Could there be a species of oncologist, however, that lacks the nerve to press the launch button and send a volley toward some hostile tumor threatening dear old grandmother? As I addressed the fiendish ball (a new one, since his twin now slept with the fishes), I recalled a man sent to my office last week for a second opinion. He was recovering from a successful operation to remove an early stage rectal cancer, and had seen a medical oncologist for advice on whether or not to take several months of adjuvant chemotherapy and radiation therapy. Since this visit was to receive a second opinion, I asked him what conclusions were advanced during the first.
"Oh, he didn't really say anything," he replied. "He said I could take chemotherapy if I wanted to, but that it was up to me."
Had a paparazzo surreptitiously snapped my face at that moment he could have sold it for a pretty sum (if I was a star), for I gave the patient a look like a fellow who has just seen a parking attendant back his Ferrari into a hot dog stand. Delving deep into the manual on tact and diplomacy, I was able to politely ascertain that his erstwhile doctor had taken no stand on the situation on the table - that is, should this gentleman endure six months of mementos such as diarrhea in order to improve his already favorable prognosis? The answer to this dilemma was clear to me: the current data on his stage of rectal cancer were encouraging enough to obviate the need for any adjuvant therapy.
No church bells pealed, however, when I revealed my impression to the man since he still had to live with the small chance that the malignancy could return, but in general he was satisfied with our time together. All that was left to do was dissect the reasons why my rival had vacillated at the moment of decision. I began to formulate hypotheses as I stepped onto the green, my scorecard blackened with strokes and penalties. At last an easy decision awaited me - I yanked my putter out of the bag and prepared to send the traitorous sphere into the pit with one sweep of the pendulum.
Assuming cowardice is not the flaw when an oncologist fails to deliver an opinion, what then makes a highly trained specialist tongue-tied when a plan of action (or no action in this case) is desperately called for? I worried about certain defects known to appear in the physician if his career careens, such as passive-aggressiveness, or indifference.
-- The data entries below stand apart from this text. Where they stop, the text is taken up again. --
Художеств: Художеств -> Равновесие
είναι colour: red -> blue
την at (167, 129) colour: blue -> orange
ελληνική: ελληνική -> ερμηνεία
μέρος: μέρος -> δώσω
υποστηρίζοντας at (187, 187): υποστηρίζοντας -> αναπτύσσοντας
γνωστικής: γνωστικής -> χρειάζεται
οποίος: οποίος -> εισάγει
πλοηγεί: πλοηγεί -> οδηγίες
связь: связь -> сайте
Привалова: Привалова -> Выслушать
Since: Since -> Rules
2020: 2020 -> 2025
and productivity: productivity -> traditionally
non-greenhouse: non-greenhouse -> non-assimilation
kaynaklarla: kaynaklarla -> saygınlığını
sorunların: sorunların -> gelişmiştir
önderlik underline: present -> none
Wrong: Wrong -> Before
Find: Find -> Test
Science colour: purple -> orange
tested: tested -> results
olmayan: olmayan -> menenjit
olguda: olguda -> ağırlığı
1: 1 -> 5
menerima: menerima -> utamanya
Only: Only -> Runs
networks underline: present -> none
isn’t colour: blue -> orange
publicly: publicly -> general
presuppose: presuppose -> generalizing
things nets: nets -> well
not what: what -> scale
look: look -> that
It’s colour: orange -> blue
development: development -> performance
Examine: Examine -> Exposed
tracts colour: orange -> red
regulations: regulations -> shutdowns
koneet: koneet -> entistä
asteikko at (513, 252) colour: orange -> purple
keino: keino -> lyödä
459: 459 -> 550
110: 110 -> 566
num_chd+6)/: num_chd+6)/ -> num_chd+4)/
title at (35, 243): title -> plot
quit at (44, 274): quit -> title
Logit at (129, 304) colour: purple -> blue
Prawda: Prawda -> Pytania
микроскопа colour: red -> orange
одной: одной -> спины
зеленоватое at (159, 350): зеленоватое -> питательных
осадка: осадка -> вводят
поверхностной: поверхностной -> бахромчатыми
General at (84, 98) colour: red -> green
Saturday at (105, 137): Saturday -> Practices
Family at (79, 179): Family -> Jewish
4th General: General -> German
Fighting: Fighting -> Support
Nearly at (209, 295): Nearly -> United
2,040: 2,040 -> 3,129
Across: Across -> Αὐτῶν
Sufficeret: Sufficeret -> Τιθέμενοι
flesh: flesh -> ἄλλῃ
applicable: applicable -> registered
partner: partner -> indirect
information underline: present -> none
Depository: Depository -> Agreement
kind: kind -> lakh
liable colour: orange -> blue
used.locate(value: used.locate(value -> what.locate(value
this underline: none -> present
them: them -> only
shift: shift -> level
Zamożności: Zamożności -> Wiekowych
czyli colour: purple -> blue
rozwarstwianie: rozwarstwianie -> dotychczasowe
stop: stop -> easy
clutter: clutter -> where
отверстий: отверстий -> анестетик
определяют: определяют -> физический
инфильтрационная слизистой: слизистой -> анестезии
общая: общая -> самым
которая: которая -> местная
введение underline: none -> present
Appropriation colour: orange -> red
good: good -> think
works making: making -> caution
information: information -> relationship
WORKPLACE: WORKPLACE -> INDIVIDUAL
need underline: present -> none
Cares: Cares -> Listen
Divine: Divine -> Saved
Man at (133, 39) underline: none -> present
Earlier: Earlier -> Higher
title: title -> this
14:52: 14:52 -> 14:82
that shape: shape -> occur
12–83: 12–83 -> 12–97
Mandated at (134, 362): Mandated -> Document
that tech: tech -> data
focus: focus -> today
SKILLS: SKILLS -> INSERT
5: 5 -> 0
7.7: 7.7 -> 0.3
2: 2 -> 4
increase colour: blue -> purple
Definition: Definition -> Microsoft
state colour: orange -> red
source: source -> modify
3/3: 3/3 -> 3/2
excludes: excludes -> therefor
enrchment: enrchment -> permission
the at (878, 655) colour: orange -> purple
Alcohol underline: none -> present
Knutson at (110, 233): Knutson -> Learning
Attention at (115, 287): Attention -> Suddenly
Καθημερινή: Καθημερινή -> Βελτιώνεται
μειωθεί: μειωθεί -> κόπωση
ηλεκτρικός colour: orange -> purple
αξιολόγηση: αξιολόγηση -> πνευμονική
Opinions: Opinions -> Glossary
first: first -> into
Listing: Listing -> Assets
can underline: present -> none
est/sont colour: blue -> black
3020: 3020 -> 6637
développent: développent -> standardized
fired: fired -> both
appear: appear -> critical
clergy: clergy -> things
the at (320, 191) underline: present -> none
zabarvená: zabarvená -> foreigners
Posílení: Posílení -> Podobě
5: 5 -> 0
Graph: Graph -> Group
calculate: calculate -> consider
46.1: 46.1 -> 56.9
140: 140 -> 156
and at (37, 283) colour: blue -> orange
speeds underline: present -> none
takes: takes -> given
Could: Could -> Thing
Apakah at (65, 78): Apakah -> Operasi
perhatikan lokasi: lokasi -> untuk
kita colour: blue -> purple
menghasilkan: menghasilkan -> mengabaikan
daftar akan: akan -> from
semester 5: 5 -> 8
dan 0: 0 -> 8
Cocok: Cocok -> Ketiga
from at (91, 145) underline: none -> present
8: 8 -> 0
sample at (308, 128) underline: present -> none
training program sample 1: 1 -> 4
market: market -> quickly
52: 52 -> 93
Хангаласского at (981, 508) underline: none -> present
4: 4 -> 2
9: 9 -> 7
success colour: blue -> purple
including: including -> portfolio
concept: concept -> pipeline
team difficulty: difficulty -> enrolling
No oncologist could maintain his practice for long if he sank into this kind of wickedness, and I doubted that my competitor was actually deranged. Rather, I suspected he had floated up into the seductive cloud of indecisiveness that tempts all physicians. High above the laboring crowd, a doctor who asks his patients to choose their care can rest easy, knowing that if the outcome is unfavorable he cannot be blamed. He lives without fear of making a mistake, and therefore is technically immune from any retribution. Such an oncologist is agreeable at all times to all people, for he is but a messenger - an attendant lord in the royal court, his head safe from the chopping block. There are many ways to decribe a "no opinion" oncologist, and Eliot did it best:
Deferential, glad to be of use,
Politic, cautious, and meticulous;
Full of high sentence, but a bit obtuse;
At times, indeed, almost ridiculous--
Almost, at times, the Fool.
Decisions in cancer care are often agonizing for the oncologist, patient and family, but they must be rendered. In the kingdoms of old no great battle was ever won by a declaration from the Fool. A wise doctor will recognize this and summon up the courage to give his opinion and then stand by it - perhaps not with regal splendor, but with enough dignity to warrant a cheer from the brigade of warriors massing around him.